Segment Start: Data to process

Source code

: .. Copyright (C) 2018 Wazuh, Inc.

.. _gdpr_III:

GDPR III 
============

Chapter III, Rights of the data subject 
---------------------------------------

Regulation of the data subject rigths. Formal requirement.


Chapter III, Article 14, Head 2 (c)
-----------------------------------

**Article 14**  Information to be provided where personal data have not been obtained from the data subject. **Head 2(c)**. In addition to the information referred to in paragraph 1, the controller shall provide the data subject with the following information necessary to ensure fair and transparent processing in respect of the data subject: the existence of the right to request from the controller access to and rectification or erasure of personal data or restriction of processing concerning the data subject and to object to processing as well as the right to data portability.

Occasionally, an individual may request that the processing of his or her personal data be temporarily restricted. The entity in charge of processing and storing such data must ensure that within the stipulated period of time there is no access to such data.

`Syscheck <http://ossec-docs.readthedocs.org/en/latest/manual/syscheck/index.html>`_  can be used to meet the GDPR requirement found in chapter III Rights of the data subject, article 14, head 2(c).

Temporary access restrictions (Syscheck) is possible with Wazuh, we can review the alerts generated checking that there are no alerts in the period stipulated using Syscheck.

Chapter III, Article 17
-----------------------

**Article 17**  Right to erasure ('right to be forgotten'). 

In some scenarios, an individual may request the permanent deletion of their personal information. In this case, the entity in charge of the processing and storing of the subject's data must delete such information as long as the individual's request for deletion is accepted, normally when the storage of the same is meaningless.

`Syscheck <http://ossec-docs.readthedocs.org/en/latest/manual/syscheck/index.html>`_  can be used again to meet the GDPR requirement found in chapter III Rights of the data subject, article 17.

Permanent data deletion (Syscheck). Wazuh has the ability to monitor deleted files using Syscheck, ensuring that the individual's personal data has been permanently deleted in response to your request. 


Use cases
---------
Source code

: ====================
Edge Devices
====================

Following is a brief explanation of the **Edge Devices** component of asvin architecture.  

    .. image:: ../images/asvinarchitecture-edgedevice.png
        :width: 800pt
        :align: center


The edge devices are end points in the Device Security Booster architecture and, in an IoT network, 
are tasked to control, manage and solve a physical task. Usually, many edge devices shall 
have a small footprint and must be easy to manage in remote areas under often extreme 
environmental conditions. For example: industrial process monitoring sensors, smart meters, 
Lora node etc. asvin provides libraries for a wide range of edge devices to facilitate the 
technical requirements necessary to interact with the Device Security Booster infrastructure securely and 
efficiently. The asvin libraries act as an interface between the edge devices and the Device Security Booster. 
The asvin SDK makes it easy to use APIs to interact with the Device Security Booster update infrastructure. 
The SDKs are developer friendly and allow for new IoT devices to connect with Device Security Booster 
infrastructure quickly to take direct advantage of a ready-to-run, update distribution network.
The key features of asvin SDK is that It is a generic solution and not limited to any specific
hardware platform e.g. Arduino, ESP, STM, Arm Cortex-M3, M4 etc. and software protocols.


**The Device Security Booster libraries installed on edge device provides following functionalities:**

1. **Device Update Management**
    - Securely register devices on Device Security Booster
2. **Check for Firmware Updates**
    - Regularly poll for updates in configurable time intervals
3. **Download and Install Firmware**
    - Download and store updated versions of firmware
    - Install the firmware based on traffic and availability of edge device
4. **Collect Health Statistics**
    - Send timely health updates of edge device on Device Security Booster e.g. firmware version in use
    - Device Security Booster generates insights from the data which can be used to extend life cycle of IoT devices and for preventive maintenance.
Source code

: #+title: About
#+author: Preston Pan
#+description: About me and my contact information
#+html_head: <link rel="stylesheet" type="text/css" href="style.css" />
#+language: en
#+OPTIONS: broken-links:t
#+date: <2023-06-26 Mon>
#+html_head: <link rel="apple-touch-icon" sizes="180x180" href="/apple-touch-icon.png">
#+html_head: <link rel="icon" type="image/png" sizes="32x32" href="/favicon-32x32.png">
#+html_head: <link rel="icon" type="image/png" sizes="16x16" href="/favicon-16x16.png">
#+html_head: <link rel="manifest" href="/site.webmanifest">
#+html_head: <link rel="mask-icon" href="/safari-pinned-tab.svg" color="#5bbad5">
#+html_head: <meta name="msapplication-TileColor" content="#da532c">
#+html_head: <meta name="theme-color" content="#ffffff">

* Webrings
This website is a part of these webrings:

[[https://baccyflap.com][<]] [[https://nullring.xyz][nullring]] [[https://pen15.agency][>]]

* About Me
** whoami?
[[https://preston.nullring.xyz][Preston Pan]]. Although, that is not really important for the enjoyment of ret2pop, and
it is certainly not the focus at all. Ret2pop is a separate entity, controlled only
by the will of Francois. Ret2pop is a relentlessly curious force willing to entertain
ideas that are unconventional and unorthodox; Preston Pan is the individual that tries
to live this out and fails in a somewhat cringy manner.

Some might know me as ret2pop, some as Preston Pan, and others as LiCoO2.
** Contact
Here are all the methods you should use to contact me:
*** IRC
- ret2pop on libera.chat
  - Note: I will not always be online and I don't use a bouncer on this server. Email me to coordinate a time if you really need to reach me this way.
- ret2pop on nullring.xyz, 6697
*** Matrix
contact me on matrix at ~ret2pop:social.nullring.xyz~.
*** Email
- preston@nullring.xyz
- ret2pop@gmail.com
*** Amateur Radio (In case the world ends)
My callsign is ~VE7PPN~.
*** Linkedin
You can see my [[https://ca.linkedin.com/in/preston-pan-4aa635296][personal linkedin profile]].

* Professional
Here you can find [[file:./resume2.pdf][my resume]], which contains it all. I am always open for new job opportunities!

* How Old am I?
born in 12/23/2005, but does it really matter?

Segment End: Data to process

Instructions to follow: Repeat the entire listing above without changing a word.

Exercise response:
Source code

: .. Copyright (C) 2018 Wazuh, Inc.

.. _gdpr_III:

GDPR III 
============

Chapter III, Rights of the data subject 
---------------------------------------

Regulation of the data subject rigths. Formal requirement.


Chapter III, Article 14, Head 2 (c)
-----------------------------------

**Article 14**  Information to be provided where personal data have not been obtained from the data subject. **Head 2(c)**. In addition to the information referred to in paragraph 1, the controller shall provide the data subject with the following information necessary to ensure fair and transparent processing in respect of the data subject: the existence of the right to request from the controller access to and rectification or erasure of personal data or restriction of processing concerning the data subject and to object to processing as well as the right to data portability.

Occasionally, an individual may request that the processing of his or her personal data be temporarily restricted. The entity in charge of processing and storing such data must ensure that within the stipulated period of time there is no access to such data.

`Syscheck <http://ossec-docs.readthedocs.org/en/latest/manual/syscheck/index.html>`_  can be used to meet the GDPR requirement found in chapter III Rights of the data subject, article 14, head 2(c).

Temporary access restrictions (Syscheck) is possible with Wazuh, we can review the alerts generated checking that there are no alerts in the period stipulated using Syscheck.

Chapter III, Article 17
-----------------------

**Article 17**  Right to erasure ('right to be forgotten'). 

In some scenarios, an individual may request the permanent deletion of their personal information. In this case, the entity in charge of the processing and storing of the subject's data must delete such information as long as the individual's request for deletion is accepted, normally when the storage of the same is meaningless.

`Syscheck <http://ossec-docs.readthedocs.org/en/latest/manual/syscheck/index.html>`_  can be used again to meet the GDPR requirement found in chapter III Rights of the data subject, article 17.

Permanent data deletion (Syscheck). Wazuh has the ability to monitor deleted files using Syscheck, ensuring that the individual's personal data has been permanently deleted in response to your request. 


Use cases
---------
Source code

: ====================
Edge Devices
====================

Following is a brief explanation of the **Edge Devices** component of asvin architecture.  

    .. image:: ../images/asvinarchitecture-edgedevice.png
        :width: 800pt
        :align: center


The edge devices are end points in the Device Security Booster architecture and, in an IoT network, 
are tasked to control, manage and solve a physical task. Usually, many edge devices shall 
have a small footprint and must be easy to manage in remote areas under often extreme 
environmental conditions. For example: industrial process monitoring sensors, smart meters, 
Lora node etc. asvin provides libraries for a wide range of edge devices to facilitate the 
technical requirements necessary to interact with the Device Security Booster infrastructure securely and 
efficiently. The asvin libraries act as an interface between the edge devices and the Device Security Booster. 
The asvin SDK makes it easy to use APIs to interact with the Device Security Booster update infrastructure. 
The SDKs are developer friendly and allow for new IoT devices to connect with Device Security Booster 
infrastructure quickly to take direct advantage of a ready-to-run, update distribution network.
The key features of asvin SDK is that It is a generic solution and not limited to any specific
hardware platform e.g. Arduino, ESP, STM, Arm Cortex-M3, M4 etc. and software protocols.


**The Device Security Booster libraries installed on edge device provides following functionalities:**

1. **Device Update Management**
    - Securely register devices on Device Security Booster
2. **Check for Firmware Updates**
    - Regularly poll for updates in configurable time intervals
3. **Download and Install Firmware**
    - Download and store updated versions of firmware
    - Install the firmware based on traffic and availability of edge device
4. **Collect Health Statistics**
    - Send timely health updates of edge device on Device Security Booster e.g. firmware version in use
    - Device Security Booster generates insights from the data which can be used to extend life cycle of IoT devices and for preventive maintenance.
Source code

: #+title: About
#+author: Preston Pan
#+description: About me and my contact information
#+html_head: <link rel="stylesheet" type="text/css" href="style.css" />
#+language: en
#+OPTIONS: broken-links:t
#+date: <2023-06-26 Mon>
#+html_head: <link rel="apple-touch-icon" sizes="180x180" href="/apple-touch-icon.png">
#+html_head: <link rel="icon" type="image/png" sizes="32x32" href="/favicon-32x32.png">
#+html_head: <link rel="icon" type="image/png" sizes="16x16" href="/favicon-16x16.png">
#+html_head: <link rel="manifest" href="/site.webmanifest">
#+html_head: <link rel="mask-icon" href="/safari-pinned-tab.svg" color="#5bbad5">
#+html_head: <meta name="msapplication-TileColor" content="#da532c">
#+html_head: <meta name="theme-color" content="#ffffff">

* Webrings
This website is a part of these webrings:

[[https://baccyflap.com][<]] [[https://nullring.xyz][nullring]] [[https://pen15.agency][>]]

* About Me
** whoami?
[[https://preston.nullring.xyz][Preston Pan]]. Although, that is not really important for the enjoyment of ret2pop, and
it is certainly not the focus at all. Ret2pop is a separate entity, controlled only
by the will of Francois. Ret2pop is a relentlessly curious force willing to entertain
ideas that are unconventional and unorthodox; Preston Pan is the individual that tries
to live this out and fails in a somewhat cringy manner.

Some might know me as ret2pop, some as Preston Pan, and others as LiCoO2.
** Contact
Here are all the methods you should use to contact me:
*** IRC
- ret2pop on libera.chat
  - Note: I will not always be online and I don't use a bouncer on this server. Email me to coordinate a time if you really need to reach me this way.
- ret2pop on nullring.xyz, 6697
*** Matrix
contact me on matrix at ~ret2pop:social.nullring.xyz~.
*** Email
- preston@nullring.xyz
- ret2pop@gmail.com
*** Amateur Radio (In case the world ends)
My callsign is ~VE7PPN~.
*** Linkedin
You can see my [[https://ca.linkedin.com/in/preston-pan-4aa635296][personal linkedin profile]].

* Professional
Here you can find [[file:./resume2.pdf][my resume]], which contains it all. I am always open for new job opportunities!

* How Old am I?
born in 12/23/2005, but does it really matter?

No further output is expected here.